Introduction to Data Science: Concept, history, and process (CRISP-DM) of Data Science, its goals and applications. Attributes, datasets, data quality issues, Big Data, basic machine learning tasks.
Data Exploration, Preparation, and Similarity Measures: Data preparation, exploratory data analysis and visualization, summary statistics, sampling, attribute aggregation, transformation, discretization. Minkowski distance and its special cases, Mahalanobis distance, cosine similarity, SMC, Jaccard index, Hamming distance, DTW.
kNN and Decision Trees: Nearest neighbor methods and their accelerations (K-d tree, CNN), Bayes classifier, decision tree, Hunt algorithm, split quality, impurity measures, evaluation.
Overfitting and Model Evaluation: Generalization capability, training, test, and validation sets.
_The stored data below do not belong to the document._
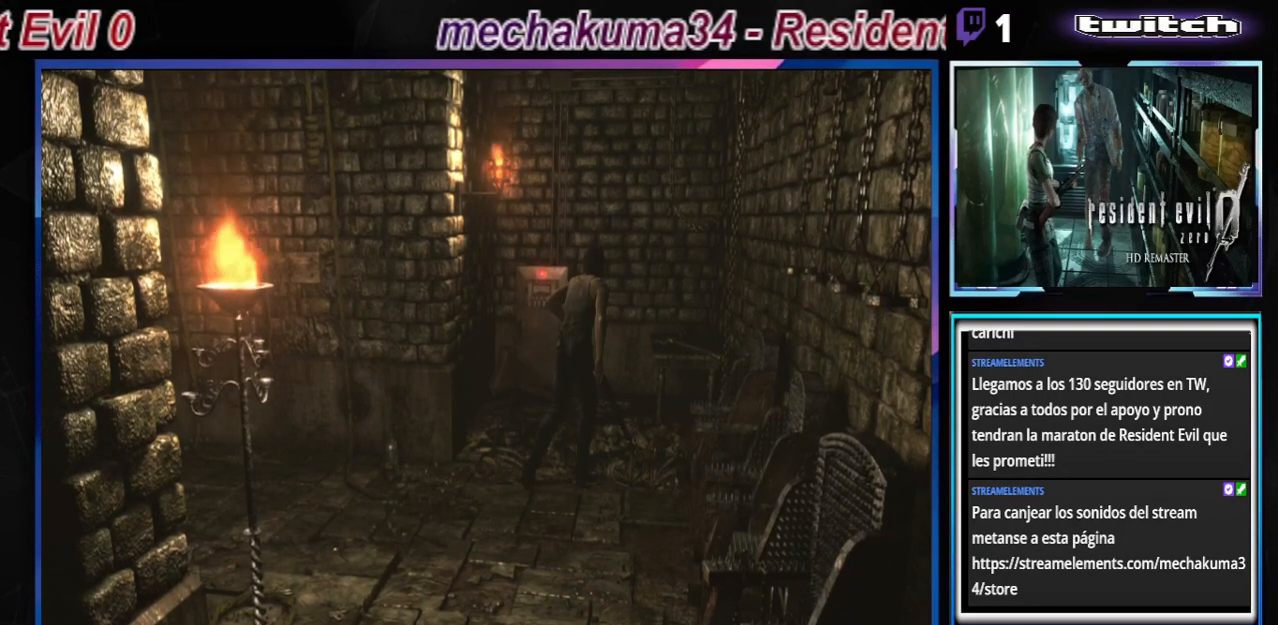
{"buttons": [], "left_stick": "center", "events": [[167, "A", "up"], [267, "A", "down"], [467, "A", "up"]]}
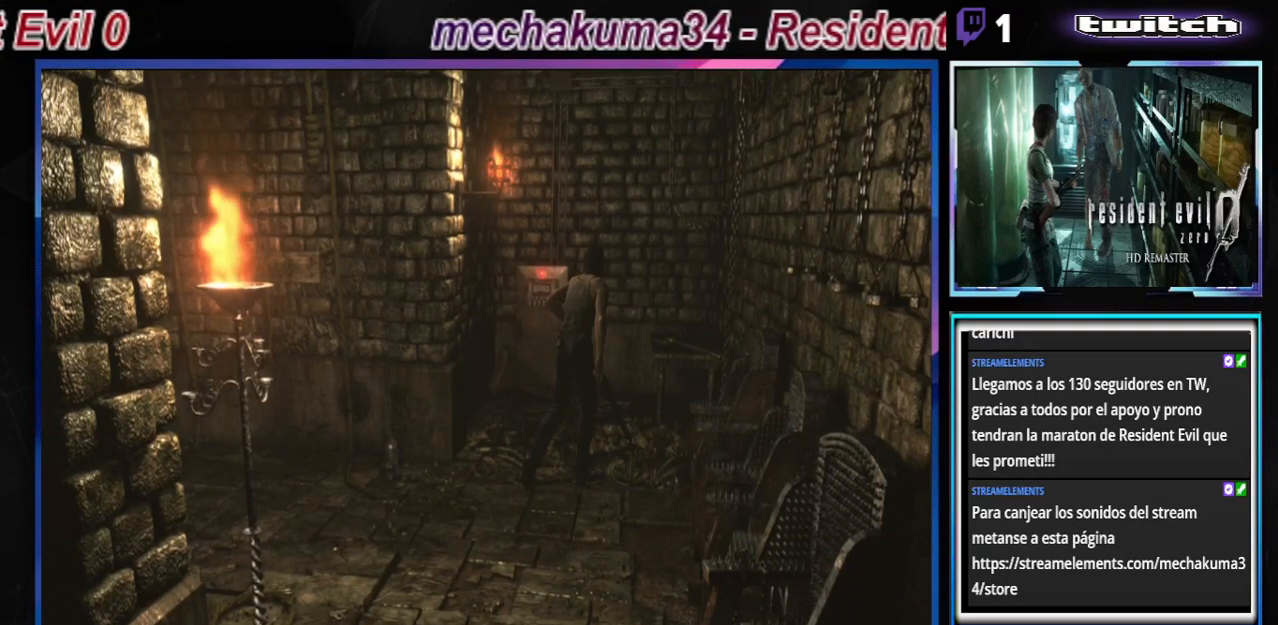
{"buttons": [], "left_stick": "center", "events": []}
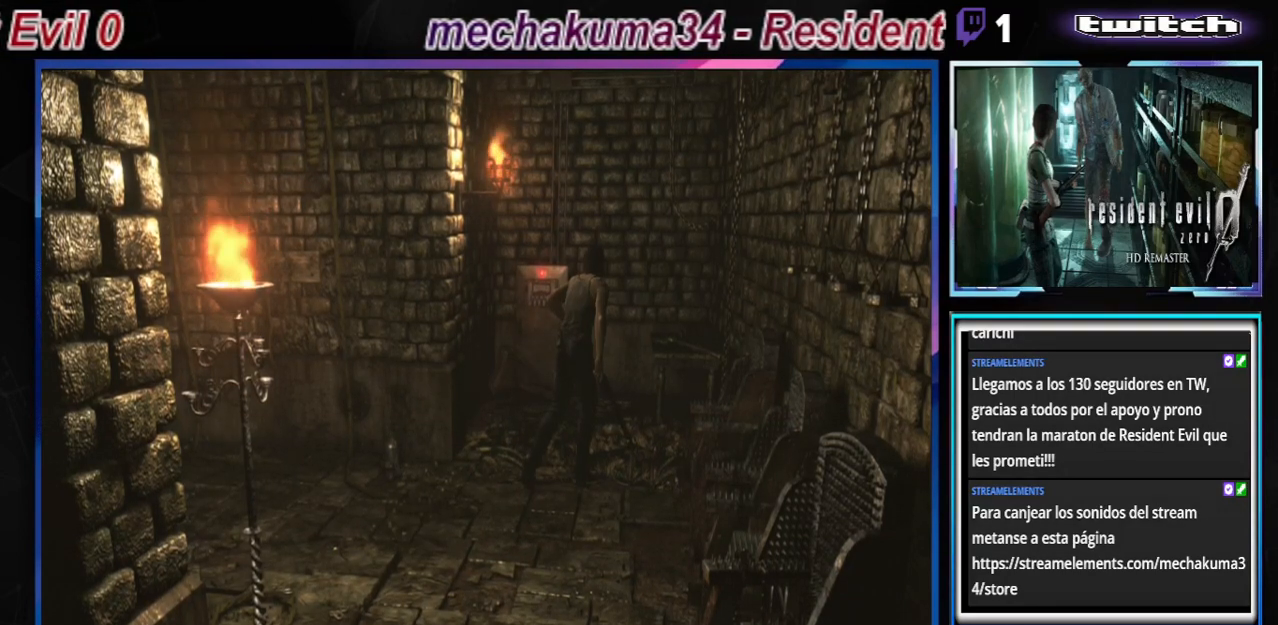
{"buttons": [], "left_stick": "center", "events": [[200, "A", "down"], [400, "A", "up"]]}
Cross-validation, underfitting and overfitting, Occam’s razor, decision tree pruning, confusion matrix, performance metrics, ROC curve, AUC.
Naive Bayes and Bayesian Networks: Bayes classifier principle, a posteriori and maximum likelihood estimation, estimation with normal distribution, Laplace and m-estimation, evaluation of Naive Bayes, Bayesian networks, conditional independence.
Linear Regression: Parametric and nonparametric regression, kNN and decision tree for regression tasks, MSE, decomposition of MSE and variance, bias–variance trade-off, optimal regression solution, linear regression, gradient descent, stochastic gradient descent, learning rate, regularization, polynomial regression.
Logistic Regression and SVM: Classification by regression, sigmoid function, objective function of logistic regression, linear separability, nonlinear decision boundaries, logit model, maximum margin principle, support vectors and SVM, optimization task, kernel trick, handling multiclass classification.
Neural Networks: Biological motivation, activation functions, perceptron and its relationship to other algorithms, learning logical functions, multilayer neural networks, forward propagation, backpropagation.
Ensemble Learning for Classification: Ensemble methods, bagging, metamodels, boosting and AdaBoost, gradient boosting, random forest, semi-supervised learning, classification of imbalanced data, SMOTE.
Clustering: Concept and types of clustering, clustering algorithms, Stirling numbers of the second kind, Kleinberg’s impossibility theorem, k-means algorithm, bisecting k-means, hierarchical clustering, cluster distance measures, single-link and complete-link methods, DBSCAN algorithm, core, border, and noise points, k-medoids, fuzzy c-means, Gaussian mixture models, EM algorithm, cluster validation (distance matrices, SSE, silhouette).
Recommender Systems: Content-based approach, collaborative filtering, nearest-neighbor methods, latent factor models, matrix factorization.
Dimensionality Reduction: Advantages and disadvantages of high dimensionality, curse of dimensionality, high-dimensional paradoxes, dimensionality reduction methods, feature selection techniques, principal component analysis, independent component analysis.
Association Rule Learning: Market basket transactions, support, confidence, rule mining, brute-force and two-step approaches, apriori principle and algorithm, maximal and closed itemsets, rule generation (brute-force and apriori-based), lift measure.
Outlier and Anomaly Detection: Causes, goals, and aspects of anomaly detection, applications, detection methods and anomaly types, supervised and statistical approaches, clustering-based and nearest-neighbor-based detection, density-based methods, local outlier factor (LOF), isolation forest, convex hull, half-space depth, detection after dimensionality reduction, contextual and collective anomalies, online detection methods.
Networks and PageRank: Graph representations, properties of real-world networks, scale-free property, Erdős–Rényi model, preferential attachment model, node centrality measures, PageRank idea, random surfer model, Markov chains, stationary distribution, power method, PageRank walk, importance of teleportation, PageRank manipulability, personalized PageRank.
Technologies
Python: IPython, Anaconda, Jupyter. Libraries: pandas, Scikit-learn, NumPy, SciPy, matplotlib, IPython, Keras, TensorFlow. Topics: array handling, web scraping, data acquisition (API), data import (CSV, JSON, XML/HTML), classification and regression tasks, gradient and ensemble methods, character recognition with neural networks, PCA, face recognition.
R: RStudio. Packages: ggplot2, class, dplyr. Topics: vectors, matrices, lists, data frames, importing data from files and the web, visualization, machine learning (classification, regression), aggregation, clustering, box plots.
Tableau: Measures and dimensions, data transformation and aggregation, creating calculated fields and parameters, bar and scatter plots, axis transformations, filtering data, editing tooltips, reference lines, histograms, Python/R integration, clustering.